Una delle proprietà degli elettroni è avere una carica elettrica, (una grandezza fisica propria dell’oggetto esattamente come la massa) sempre uguale e negativa. Possono essere dunque mossi da campi elettrici negativi per repulsione, o positivi per attrazione. Se ad esempio sottoponiamo un corpo a un campo negativo, i suoi elettroni si disporranno lontano dalla fonte del campo e allo stesso modo, per un campo positivo, si avvicineranno alla sua fonte. Alla luce di questo, è possibile immaginare che l’Elemento Zero funzioni grazie alla distanza tra le sue particelle costituenti, modificata mediante campi elettrici esterni che hanno effetti dilatanti o comprimenti in base al loro essere positivi o negativi.

Sottoposto a tali campi, l’elemento zero genera una variazione di massa negli oggetti circostanti e il gioco ci suggerisce che lo faccia mediante l’energia oscura: ma cos’è questa energia oscura? Nessuno lo sa bene, ed è per questo che è chiamata “oscura”: ma andiamo con ordine.
Negli anni ’90 è stato attestato che i corpi celesti tendono ad allontanarsi con una velocità che cresce con la loro distanza: è la nota Legge di Hubble che ci dice che più essi sono lontani, più si allontanano velocemente. Ad oggi non abbiamo chiarezza di quale sia l’energia che permette questo fenomeno ma visto che lo osserviamo dev’esserci un’energia oscura che porta a questo fenomeno.
Le teorie più in voga vedono come candidato l’Energia del vuoto: il vuoto infatti non sarebbe “veramente vuoto” ma avrebbe un suo contributo di energia repulsiva estremamente piccola (che si osserva ad esempio nell’Effetto Casimir) che però su scala galattica, sommando gli effetti di distanze spaventosamente grandi, fornirebbe effetti repulsivi in grado di vincere l’attrazione gravitazionale.
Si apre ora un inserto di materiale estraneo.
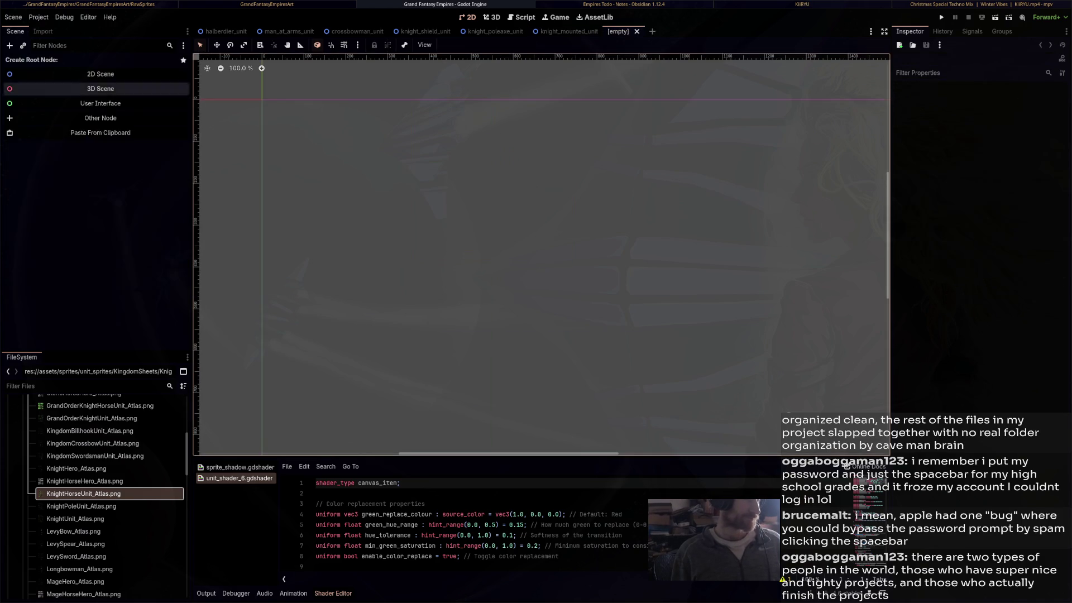
pyautogui.click(95, 133)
Purtroppo attualmente i valori previsti per questa energia sono troppo piccoli per spiegare il fenomeno, ma una cosa interessante è che parte di questa energia dovrebbe dipendere dal campo di Higgs, un campo di energia che permea l’universo diventato famoso a causa del Bosone di Higgs (a volte chiamata anche dal grande pubblico Particella di Dio), la particella che esprime la sua eccitazione e che è stata osservata da LHC solo raggiungendo energie estremamente elevate. E indovinate a cosa serve il campo di Higgs? A dare massa alle particelle.
Ecco dunque che il puzzle si ricompone. L’elemento zero, soggetto a un campo esterno, potrebbe modificare la distanza tra i suoi componenti andando ad agire così indirettamente sul vuoto e sul campo di Higgs, fornendo o sottraendo massa alle particelle.
Ma è possibile realmente un simile funzionamento? Ovviamente si tratta di semplici illazioni: le strutture atomiche che noi conosciamo e deformiamo non mostrano simili comportamenti, non conosciamo alcun meccanismo che funzioni in questo modo e dovremmo anche giustificare il fatto che il Campo di Effetto Massa influenzi una certa regione di spazio circostante.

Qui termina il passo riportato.